--- TEXT SECTION ---
UNITED STATES
SECURITIES AND EXCHANGE COMMISSION

WASHINGTON, D.C.  20549

 


 

FORM 8-K

 

CURRENT REPORT
PURSUANT TO SECTION 13 OR 15(d) OF THE
SECURITIES EXCHANGE ACT OF 1934

 

Date of report (Date of earliest event reported):   December 21, 2007

 

Buckeye Partners, L.P.

(Exact name of registrant as specified in its charter)

 

Delaware

 

1-9356

 

23-2432497

(State or Other
Jurisdiction of
Incorporation)

 

(Commission File
Number)

 

(I.R.S. Employer
Identification No.)

 

 

 

 

 

Five TEK Park
9999 Hamilton Blvd.
Breinigsville, Pennsylvania

 

18031

(Address of Principal Executive Offices)

 

(Zip Code)

 

Registrant’s telephone number, including area code:   (610) 904-4000

 

Not Applicable

(Former Name or Former Address, if Changed Since Last Report)

 

Check the appropriate box below if the Form 8-K filing is intended to simultaneously satisfy the filing obligation of the registrant under any of the following provisions (see General Instruction A.2. below):

 

o    Written communications pursuant to Rule 425 under the Securities Act (17 CFR 230.425)

 

o    Soliciting material pursuant to Rule 14a-12 under the Exchange Act (17 CFR 240.14a-12)

 

o    Pre-commencement communications pursuant to Rule 14d-2(b) under the Exchange Act (17 CFR 240.14d-2(b))

 

o    Pre-commencement communications pursuant to Rule 13e-4(c) under the Exchange Act (17 CFR 240.13e-4(c))

 

 



 

Item 1.01               Entry into a Material Definitive Agreement.

 

On December 21, 2007, Buckeye Partners, L.P. (the “Partnership”) agreed to acquire all of the equity interests in Farm & Home Oil Company (“Farm & Home”) for total cash consideration of approximately $145.5 million.  Farm & Home is a major regional distributor of refined petroleum products in northeastern and central Pennsylvania and surrounding areas.  During the fiscal year ending June 30, 2007, it provided over 550 million gallons of refined petroleum products, including gasoline and distillates, to customers through a network of five terminals and other company-owned distribution assets.

 

Pursuant to the terms of a Purchase Agreement by and among Farm & Home, Richard A. Longacre, as sellers’ representative, the shareholders of Farm & Home and Buckeye Energy Holdings LLC (the “Purchase Agreement”), consideration of approximately $7,275,000 will be paid to the escrow agent for any indemnification claims of the Partnership and $7,160,000 will be paid to certain executives as sales transaction bonuses (subject to certain conditions contained in each executive’s employment agreement).  The balance of the purchase price, after payment of certain long-term debt, will be paid to the owners of Farm & Home at the closing of the transaction.  The Partnership intends to fund the Farm & Home acquisition initially through existing credit facilities and on a permanent basis by issuing limited partnership units in an amount equal to the purchase price.
---
• [SET EXERCISE A]: Reproduce word for word the passage of the filing that opens with the words containing "(Former Name or" and closes with "(17 CFR 240.14a-12)".
The filing and the records that come next have no connection to each other.
--- DATASET RECORDS ---
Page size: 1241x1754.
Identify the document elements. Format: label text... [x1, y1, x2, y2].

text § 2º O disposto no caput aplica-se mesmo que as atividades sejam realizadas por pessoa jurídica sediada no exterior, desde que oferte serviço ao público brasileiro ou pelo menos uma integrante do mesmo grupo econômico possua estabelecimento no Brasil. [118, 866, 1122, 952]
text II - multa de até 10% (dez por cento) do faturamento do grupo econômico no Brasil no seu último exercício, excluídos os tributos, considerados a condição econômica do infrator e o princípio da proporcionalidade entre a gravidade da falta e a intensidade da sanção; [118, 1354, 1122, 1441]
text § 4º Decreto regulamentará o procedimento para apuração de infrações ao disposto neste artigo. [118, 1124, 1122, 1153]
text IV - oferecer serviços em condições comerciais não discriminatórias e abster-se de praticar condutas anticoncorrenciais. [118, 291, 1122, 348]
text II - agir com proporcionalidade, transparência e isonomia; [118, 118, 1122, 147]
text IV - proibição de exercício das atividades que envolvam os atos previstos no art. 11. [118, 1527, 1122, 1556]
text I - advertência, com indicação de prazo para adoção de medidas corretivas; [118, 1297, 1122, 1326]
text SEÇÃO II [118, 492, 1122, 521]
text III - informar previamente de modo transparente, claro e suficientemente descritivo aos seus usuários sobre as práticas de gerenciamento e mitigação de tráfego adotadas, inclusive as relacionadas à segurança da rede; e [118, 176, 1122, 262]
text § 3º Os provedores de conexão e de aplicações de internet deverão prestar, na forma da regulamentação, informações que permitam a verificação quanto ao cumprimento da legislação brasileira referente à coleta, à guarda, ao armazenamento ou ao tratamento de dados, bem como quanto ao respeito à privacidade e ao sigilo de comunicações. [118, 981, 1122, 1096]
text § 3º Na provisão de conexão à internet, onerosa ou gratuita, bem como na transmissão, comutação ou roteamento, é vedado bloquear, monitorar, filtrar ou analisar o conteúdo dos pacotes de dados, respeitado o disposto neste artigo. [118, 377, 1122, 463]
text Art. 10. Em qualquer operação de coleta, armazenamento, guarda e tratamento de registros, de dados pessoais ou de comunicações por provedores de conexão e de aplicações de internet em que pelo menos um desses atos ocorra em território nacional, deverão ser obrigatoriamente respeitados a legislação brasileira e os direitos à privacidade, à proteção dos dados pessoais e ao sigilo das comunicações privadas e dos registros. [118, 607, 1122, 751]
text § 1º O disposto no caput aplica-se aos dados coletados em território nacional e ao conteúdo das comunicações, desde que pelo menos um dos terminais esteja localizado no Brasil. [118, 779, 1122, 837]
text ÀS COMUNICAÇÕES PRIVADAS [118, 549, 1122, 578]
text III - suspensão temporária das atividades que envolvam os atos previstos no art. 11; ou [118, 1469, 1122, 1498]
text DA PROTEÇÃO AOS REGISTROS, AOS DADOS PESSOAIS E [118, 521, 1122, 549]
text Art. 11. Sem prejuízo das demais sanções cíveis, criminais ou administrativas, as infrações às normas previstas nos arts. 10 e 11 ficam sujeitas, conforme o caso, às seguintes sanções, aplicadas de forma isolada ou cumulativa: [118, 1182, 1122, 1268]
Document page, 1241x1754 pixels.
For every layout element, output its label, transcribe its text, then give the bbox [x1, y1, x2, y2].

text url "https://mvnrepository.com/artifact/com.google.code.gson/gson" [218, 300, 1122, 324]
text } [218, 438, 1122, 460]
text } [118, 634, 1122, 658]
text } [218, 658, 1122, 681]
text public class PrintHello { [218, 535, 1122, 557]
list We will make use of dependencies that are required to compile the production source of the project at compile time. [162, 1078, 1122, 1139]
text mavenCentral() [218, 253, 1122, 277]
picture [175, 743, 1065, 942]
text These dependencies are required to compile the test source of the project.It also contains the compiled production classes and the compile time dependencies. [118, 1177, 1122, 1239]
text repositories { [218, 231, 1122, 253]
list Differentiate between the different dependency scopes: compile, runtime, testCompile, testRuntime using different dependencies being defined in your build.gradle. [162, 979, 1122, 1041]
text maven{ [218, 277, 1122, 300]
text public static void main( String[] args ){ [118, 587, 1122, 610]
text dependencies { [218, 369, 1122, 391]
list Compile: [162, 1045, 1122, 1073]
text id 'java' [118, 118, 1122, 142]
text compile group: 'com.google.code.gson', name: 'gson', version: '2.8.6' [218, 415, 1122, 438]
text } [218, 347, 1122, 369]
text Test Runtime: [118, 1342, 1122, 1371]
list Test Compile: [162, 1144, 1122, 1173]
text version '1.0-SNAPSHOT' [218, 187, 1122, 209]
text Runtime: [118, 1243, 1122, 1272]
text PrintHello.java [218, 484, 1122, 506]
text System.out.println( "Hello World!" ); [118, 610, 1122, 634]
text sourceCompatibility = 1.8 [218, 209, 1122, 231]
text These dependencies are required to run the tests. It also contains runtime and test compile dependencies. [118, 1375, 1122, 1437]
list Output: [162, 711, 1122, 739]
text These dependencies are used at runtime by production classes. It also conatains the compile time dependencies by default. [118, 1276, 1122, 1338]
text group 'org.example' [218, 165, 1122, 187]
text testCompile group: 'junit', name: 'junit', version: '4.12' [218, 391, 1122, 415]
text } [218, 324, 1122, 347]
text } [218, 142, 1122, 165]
---
• [SET EXERCISE B]: From the records, write out only the part that opens with the line containing "text § 2º O" and closes with the line containing "text SEÇÃO II [118, 492, 1122, 521]", keeping each line unchanged and including both of those lines.

• [COMPLETE OUTPUT A]:
(Former Name or Former Address, if Changed Since Last Report)

 

Check the appropriate box below if the Form 8-K filing is intended to simultaneously satisfy the filing obligation of the registrant under any of the following provisions (see General Instruction A.2. below):

 

o    Written communications pursuant to Rule 425 under the Securities Act (17 CFR 230.425)

 

o    Soliciting material pursuant to Rule 14a-12 under the Exchange Act (17 CFR 240.14a-12)

• [COMPLETE OUTPUT B]:
text § 2º O disposto no caput aplica-se mesmo que as atividades sejam realizadas por pessoa jurídica sediada no exterior, desde que oferte serviço ao público brasileiro ou pelo menos uma integrante do mesmo grupo econômico possua estabelecimento no Brasil. [118, 866, 1122, 952]
text II - multa de até 10% (dez por cento) do faturamento do grupo econômico no Brasil no seu último exercício, excluídos os tributos, considerados a condição econômica do infrator e o princípio da proporcionalidade entre a gravidade da falta e a intensidade da sanção; [118, 1354, 1122, 1441]
text § 4º Decreto regulamentará o procedimento para apuração de infrações ao disposto neste artigo. [118, 1124, 1122, 1153]
text IV - oferecer serviços em condições comerciais não discriminatórias e abster-se de praticar condutas anticoncorrenciais. [118, 291, 1122, 348]
text II - agir com proporcionalidade, transparência e isonomia; [118, 118, 1122, 147]
text IV - proibição de exercício das atividades que envolvam os atos previstos no art. 11. [118, 1527, 1122, 1556]
text I - advertência, com indicação de prazo para adoção de medidas corretivas; [118, 1297, 1122, 1326]
text SEÇÃO II [118, 492, 1122, 521]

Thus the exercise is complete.